Traditionally, the makeup of organizations have included departments like Accounting & Finance, Human Resources, Sales & Marketing, Operations, etc. This old-style model was quite rigid and didn’t allow for much fluidity in the structure, even when there was crossover between business units. Nowadays, although organizations may physically map out their structure, the lines between departments are quite often somewhat blurred. There is usually quite a bit of overlap and even dotted line reporting relationships and responsibility between various departments. However, in order to adjust to the pace of business in today’s world and operate at top efficiency levels, departmental structure varies greatly from company to company depending on the industry/market they are operating in.
Occupational Health & Safety (OH&S) is a new and emerging facet of business that has seen significant growth and evolution in its relatively short lifespan in organizational structure. 30 years ago, it was very rare to see an organization with a safety presence or any dedicated staff. Today you would be hard pressed to find an organization without at least one OH&S employee that is fully committed to the business unit and is responsible for overseeing and updating the safety practices of the organization. You might ask yourself “all of my employees are office employees who work at desks all day. Why do I need to pay any attention to OH&S?” Safety today is not just for organizations with employees working in physically demanding roles or using heavy duty machinery and equipment. There is risk for injury in offices too, from fall hazards, bad ergonomic practices and fire hazards.
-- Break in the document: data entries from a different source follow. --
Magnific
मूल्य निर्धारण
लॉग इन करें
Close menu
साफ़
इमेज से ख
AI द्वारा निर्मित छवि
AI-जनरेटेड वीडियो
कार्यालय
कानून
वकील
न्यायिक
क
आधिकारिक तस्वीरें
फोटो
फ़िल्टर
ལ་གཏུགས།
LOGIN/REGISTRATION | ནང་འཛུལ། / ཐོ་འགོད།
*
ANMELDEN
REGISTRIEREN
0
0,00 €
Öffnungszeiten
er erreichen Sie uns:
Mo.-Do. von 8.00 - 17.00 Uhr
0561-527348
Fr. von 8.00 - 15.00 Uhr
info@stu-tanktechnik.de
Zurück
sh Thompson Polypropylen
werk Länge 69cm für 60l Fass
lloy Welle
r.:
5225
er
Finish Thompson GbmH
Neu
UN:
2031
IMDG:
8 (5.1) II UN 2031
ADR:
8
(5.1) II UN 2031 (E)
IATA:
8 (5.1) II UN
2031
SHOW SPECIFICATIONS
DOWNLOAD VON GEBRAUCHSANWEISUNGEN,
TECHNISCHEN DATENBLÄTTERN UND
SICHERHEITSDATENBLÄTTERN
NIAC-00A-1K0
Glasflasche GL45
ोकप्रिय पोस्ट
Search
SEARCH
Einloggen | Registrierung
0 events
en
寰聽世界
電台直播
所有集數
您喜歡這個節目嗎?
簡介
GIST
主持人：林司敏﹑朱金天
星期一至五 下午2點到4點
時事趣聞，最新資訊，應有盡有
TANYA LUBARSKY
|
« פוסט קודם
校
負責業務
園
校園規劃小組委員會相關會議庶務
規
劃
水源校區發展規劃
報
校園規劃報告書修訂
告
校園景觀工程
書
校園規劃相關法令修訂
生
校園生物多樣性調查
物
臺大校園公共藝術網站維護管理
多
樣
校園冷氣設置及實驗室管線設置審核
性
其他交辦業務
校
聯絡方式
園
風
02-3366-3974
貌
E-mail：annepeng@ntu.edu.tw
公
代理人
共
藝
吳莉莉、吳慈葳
Organizations are legally obligated to ensure that their employees are operating safely and return home to their families at the end of every shift. All workers need to be properly educated, trained and be provided safe equipment in order to perform their job safely, without injury or potential harm.
There is much debate as to exactly where OH&S belongs in the traditional organizational structure, however it is very often housed within the Human Resources silo. As a Human Resources Professional, what is your role in OH&S?
- Foster a workplace culture that is cognizant to Health and Safety culture. Although the maintenance of corporate culture is a part of every employee’s role and does not fall solely to the HR department, HR does have a very important role to play in perpetuating safety values, priorities and the overall health of the organization.
- Make sure that the right employees are in the right roles. HR departments manage all employees as well as the demands of every role through job design, so it is up to HR to ensure that every position is filled with an employee who is able to perform all of the required job duties properly in a safe manner. If there is a deficiency in ability or knowledge, provide training so that the employees can bridge the gap and be able to execute their job without unnecessary risk.
- Ensure proper OH&S policies and procedures are in place and in line with existing HR policies. These policies should allow employees to candidly report unsafe work practices to their supervisors and also to decline work that they feel is unsafe without punishment or repercussions. It is HR’s role to administer these policies, ensure that employees feel safe on a daily basis and to offer a forum to speak up if they do not feel comfortable executing their expected job functions due to safety concerns.
- Work together to manage crossover areas like absenteeism, disability management, job design, return to work programs and sick time. OH&S is best administered when paired closely with HR. Incidents at the workplace resulting in a Worker’s Compensation claim or anything related to lost time require involvement from both OH&S and HR. Often these matters can be very technical and complex and will fall to the OH&S team to handle, however it is up to HR to help them enforce policies, develop proper training and assist with regulatory reporting.
- Ensure that employees work together to ensure each other’s safety. When safety is a top priority of your organization, it should be obvious to all employees and all potential employees beginning in the recruitment process. In interviews, make it standard practice to ask the candidates their viewpoints on safety or how they might react in a hypothetical unsafe situation to know that you are bringing on employees who share the same safety values as your organization.
Whether OH&S is situated on its own or within human resources in your company’s organizational chart, it is a very important function that has many touch points with HR. In order to best manage the function, HR professionals need to work closely with the OH&S team to ensure an organizational commitment to safety within the organization and promote safe working practices and procedures. Ultimately, it is everyone’s responsibility to ensure that all employees return home safely and without harm at the end of every shift.